One of the things I have collected and tinkered with over the years is old phones. WWII field telephones, 1930’s and 40’s art-deco dial phones, etc….and I still use a couple of vintage rotary dial phones in the house today. Recently I picked up an old phone from my childhood–this is an 1890’s vintage wall phone that had been in my grandfather’s home for many years. Aside of the specific antique phone appeal and the sentimental value to me, this old example of communications technology also exhibits a construction technique with a direct lineage to modern printed circuits. The breadboard.
Perhaps you have heard the term, “Breadboard” …or perhaps not. This term generally refers to building up prototype or test circuitry. These days, small socketed boards that are solderless and easy to reconfigure are often used for small projects and for teaching purposes. The design of such a “breadboard” dates to the late 1960’s/early 70’s.
Prior to this, however, such devices were built up using point to point wiring and the components were often mounted atop a wooden board. This wood board was the original breadboard.
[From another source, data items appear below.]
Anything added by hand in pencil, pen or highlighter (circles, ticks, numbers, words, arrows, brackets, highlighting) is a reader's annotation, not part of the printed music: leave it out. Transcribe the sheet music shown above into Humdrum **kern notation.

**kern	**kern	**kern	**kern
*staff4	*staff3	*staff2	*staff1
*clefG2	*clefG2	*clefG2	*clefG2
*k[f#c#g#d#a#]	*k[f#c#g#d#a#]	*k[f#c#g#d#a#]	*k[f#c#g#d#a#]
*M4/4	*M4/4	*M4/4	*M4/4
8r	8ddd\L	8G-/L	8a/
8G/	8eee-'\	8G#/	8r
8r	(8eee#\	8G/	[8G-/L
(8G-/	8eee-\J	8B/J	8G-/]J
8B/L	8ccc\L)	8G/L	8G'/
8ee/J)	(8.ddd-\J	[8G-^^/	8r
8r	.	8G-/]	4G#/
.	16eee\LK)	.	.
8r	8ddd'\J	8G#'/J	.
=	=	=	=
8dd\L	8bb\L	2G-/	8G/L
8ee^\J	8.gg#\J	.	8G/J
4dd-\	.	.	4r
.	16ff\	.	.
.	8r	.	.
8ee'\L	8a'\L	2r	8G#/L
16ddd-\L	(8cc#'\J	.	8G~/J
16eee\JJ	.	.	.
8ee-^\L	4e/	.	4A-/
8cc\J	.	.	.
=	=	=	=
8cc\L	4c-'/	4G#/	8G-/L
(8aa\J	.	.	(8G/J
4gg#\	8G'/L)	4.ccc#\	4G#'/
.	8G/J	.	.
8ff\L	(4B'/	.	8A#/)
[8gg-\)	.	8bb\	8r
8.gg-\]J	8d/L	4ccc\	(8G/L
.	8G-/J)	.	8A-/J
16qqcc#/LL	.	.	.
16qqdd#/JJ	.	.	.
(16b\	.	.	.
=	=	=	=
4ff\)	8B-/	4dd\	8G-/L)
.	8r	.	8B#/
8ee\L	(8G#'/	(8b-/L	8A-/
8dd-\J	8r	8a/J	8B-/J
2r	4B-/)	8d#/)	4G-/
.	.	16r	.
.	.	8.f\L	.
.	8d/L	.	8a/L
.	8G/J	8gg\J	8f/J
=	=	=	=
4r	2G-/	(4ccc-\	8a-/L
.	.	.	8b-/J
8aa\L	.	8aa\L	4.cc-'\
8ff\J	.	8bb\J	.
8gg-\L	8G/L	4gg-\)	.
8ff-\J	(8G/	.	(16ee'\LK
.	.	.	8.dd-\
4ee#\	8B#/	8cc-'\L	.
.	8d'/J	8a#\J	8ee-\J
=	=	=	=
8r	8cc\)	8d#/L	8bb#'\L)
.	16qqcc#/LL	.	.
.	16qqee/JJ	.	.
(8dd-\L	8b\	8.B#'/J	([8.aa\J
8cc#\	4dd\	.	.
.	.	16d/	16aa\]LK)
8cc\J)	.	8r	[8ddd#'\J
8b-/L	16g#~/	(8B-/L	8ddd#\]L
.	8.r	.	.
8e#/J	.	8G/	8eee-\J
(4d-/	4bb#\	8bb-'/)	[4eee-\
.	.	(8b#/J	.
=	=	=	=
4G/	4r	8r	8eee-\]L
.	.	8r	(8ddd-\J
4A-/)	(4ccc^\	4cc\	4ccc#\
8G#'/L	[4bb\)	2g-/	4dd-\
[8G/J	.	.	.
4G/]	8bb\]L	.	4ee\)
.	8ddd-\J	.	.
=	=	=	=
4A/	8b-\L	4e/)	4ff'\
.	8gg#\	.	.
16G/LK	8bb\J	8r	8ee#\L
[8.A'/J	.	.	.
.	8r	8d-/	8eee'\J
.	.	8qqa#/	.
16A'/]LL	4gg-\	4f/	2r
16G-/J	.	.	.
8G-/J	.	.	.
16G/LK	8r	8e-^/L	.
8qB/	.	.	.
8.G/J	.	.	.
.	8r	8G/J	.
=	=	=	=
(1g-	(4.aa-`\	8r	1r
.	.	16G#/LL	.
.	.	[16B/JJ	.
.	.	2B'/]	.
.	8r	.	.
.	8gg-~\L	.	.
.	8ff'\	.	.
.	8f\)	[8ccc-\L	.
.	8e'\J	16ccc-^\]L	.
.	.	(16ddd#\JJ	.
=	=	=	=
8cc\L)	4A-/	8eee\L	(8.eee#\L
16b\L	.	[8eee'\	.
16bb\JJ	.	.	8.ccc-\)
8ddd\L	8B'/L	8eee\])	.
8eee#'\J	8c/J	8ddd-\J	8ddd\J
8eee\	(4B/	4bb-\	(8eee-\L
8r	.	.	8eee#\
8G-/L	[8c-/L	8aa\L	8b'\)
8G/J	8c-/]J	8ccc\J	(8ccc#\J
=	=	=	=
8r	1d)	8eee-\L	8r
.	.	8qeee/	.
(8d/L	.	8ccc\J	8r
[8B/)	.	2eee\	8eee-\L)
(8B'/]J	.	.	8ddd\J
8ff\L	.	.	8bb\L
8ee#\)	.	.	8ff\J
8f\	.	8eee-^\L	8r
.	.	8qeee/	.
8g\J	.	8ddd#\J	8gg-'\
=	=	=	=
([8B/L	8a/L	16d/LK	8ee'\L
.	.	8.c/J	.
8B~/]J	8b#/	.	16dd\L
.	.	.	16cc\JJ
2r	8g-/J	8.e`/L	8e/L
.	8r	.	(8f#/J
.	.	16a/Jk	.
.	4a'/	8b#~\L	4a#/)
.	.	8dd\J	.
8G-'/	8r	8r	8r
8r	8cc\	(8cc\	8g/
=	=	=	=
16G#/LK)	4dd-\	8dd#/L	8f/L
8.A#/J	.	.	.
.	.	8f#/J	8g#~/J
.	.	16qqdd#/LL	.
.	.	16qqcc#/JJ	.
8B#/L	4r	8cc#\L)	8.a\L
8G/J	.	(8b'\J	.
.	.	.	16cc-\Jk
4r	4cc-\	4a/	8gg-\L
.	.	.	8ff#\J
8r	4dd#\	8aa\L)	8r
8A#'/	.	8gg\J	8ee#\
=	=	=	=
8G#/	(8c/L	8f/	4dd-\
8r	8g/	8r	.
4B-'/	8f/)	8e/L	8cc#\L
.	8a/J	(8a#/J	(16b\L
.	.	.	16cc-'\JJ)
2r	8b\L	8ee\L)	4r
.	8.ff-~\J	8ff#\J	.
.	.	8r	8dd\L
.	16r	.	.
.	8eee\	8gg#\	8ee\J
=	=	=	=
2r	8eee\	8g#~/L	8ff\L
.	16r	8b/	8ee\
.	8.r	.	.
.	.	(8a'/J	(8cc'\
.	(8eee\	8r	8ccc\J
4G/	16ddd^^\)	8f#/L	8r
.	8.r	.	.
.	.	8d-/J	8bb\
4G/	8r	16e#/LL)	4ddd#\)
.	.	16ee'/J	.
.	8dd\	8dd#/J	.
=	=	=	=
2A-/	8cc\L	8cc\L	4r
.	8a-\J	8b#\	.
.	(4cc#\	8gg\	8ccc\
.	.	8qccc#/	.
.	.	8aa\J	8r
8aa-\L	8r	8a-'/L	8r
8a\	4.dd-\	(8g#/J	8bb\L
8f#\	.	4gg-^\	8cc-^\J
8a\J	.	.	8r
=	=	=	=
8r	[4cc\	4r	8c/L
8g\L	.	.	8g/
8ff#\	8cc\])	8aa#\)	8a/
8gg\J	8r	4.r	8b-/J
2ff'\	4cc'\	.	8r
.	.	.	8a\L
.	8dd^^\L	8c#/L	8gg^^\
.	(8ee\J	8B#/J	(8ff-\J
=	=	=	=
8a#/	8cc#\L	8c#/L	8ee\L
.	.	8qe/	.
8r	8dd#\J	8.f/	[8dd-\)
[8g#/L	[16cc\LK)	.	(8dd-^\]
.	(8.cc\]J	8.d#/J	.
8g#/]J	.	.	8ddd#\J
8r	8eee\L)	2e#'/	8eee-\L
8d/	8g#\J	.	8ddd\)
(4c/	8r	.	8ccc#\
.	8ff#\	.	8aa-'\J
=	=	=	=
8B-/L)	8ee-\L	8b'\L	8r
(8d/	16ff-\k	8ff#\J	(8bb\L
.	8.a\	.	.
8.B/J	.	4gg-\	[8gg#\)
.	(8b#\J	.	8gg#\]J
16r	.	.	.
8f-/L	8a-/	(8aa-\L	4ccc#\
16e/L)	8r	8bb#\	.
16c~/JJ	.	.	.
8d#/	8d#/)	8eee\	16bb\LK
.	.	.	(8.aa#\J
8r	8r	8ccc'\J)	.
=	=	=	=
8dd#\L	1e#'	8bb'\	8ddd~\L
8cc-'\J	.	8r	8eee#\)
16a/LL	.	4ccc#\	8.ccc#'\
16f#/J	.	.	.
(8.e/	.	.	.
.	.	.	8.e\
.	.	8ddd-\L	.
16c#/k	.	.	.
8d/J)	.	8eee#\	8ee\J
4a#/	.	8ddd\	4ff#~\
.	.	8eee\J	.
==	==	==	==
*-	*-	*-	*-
If it were a kid’s project, it was also entirely possible that the breadboard in question was removed from mom’s kitchen….and she may not have been happy about it! These initial breadboards were used for slicing bread and were essentially what we would recognize as a wooden cutting board today. (now you know where “breadboard” gets its name……that and why my own mother would have been ticked off at me at least once)
For the most part, this building technique has been limited to one-off sorts of projects. But this was not always the case. In the early 1920’s, companies such as Atwater-Kent produced wonderfully made radio receivers with exposed components built atop a wooden plank. Such breadboard sets command a high price today.
1920’s radios were far from the first commercial use in production of the breadboard construction methodology. That honor most likely would have to go to the early telephones of the 1880’s. Very likely these are the first “mass produced” electronic device intended for consumer use. Sure, the telegraph predates the telephone by a few decades–but telegraphy required specialized training and was limited to those in the business of handling message traffic. The telephone, however, quickly found favor with the general public and soon spread from the general store and into individual homes as well.
The early wall phones utilized a hand crank generator for ringing the bell at the switchboard, a set of batteries to power the microphone and speaker contained in the handheld receiver, a bell, hook switch, induction coil, and condenser. Very simple. In those days, the wiring was done with bare, tinned copper that connected between the components. When these non-insulated wires would have need to cross due to mechanical layout constraints but could not be in electrical contact with one another, they simply passed through to the back or bottom side of the wood structure and were routed there. Where a turn needed to be made in the routing on the board and no connection point existed to hold the wire in place, they simply added a small pin and routed the wire around it with a dab of solder to hold it there. In the case of these phones, wiring that needed to go to a part mounted on the hinged cover utilized the metal hinge as a connection point. A close look at this breadboard style of wiring layout shows a direct ancestry to the printed circuit boards of today. It is no great leap to imagine a computer wired in much the same manner.
For this phone…At some point, probably in the 1970’s when this phone ended up on display in my grandfather’s home, a piece of modern zip cord was added to enable the generator to ring the bells directly. I remember spinning the crank just to hear those gongs sound off! You see this in movies a lot, but it is actually not right. The original wiring would have the bell at the switchboard ring and would not have also rung the local bell if you turned the crank as the hookswitch and the switch in the generator itself would have prohibited this.–but the modification makes for good show and I will attest to the fact that a kid loves it. Since this example is otherwise complete and unaltered, it will be a simple matter to remove the zip cord jumper and get the set back to original configuration. I may end up doing this, since it would also be easy to replace the receiver cord and get it to work with the EE-8 field phones from WWII that I have…..perhaps one will go into the house and one into the shop as a working intercom of sorts.
“Number please?”
Any comment on those wacky phone numbers back in the day? That Glen Miller classic “Pennsylvania 6-5000” comes to mind!
You are referring to EXchange names. I still use them sometimes. Usually they were comprised of two capitalized letters that began a name (PEnnsylvania, for example) The letters, as you likely know, corresponded to numbers on the dial…hence PEnnsylvania6-5000 would have been 736-5000. Often the name used denoted the location of the phone company’s switch office that served the area. (Pennsylvania Ave perhaps?) You can, of course still use the format today….I often do, although sometimes it obliges me to explain myself.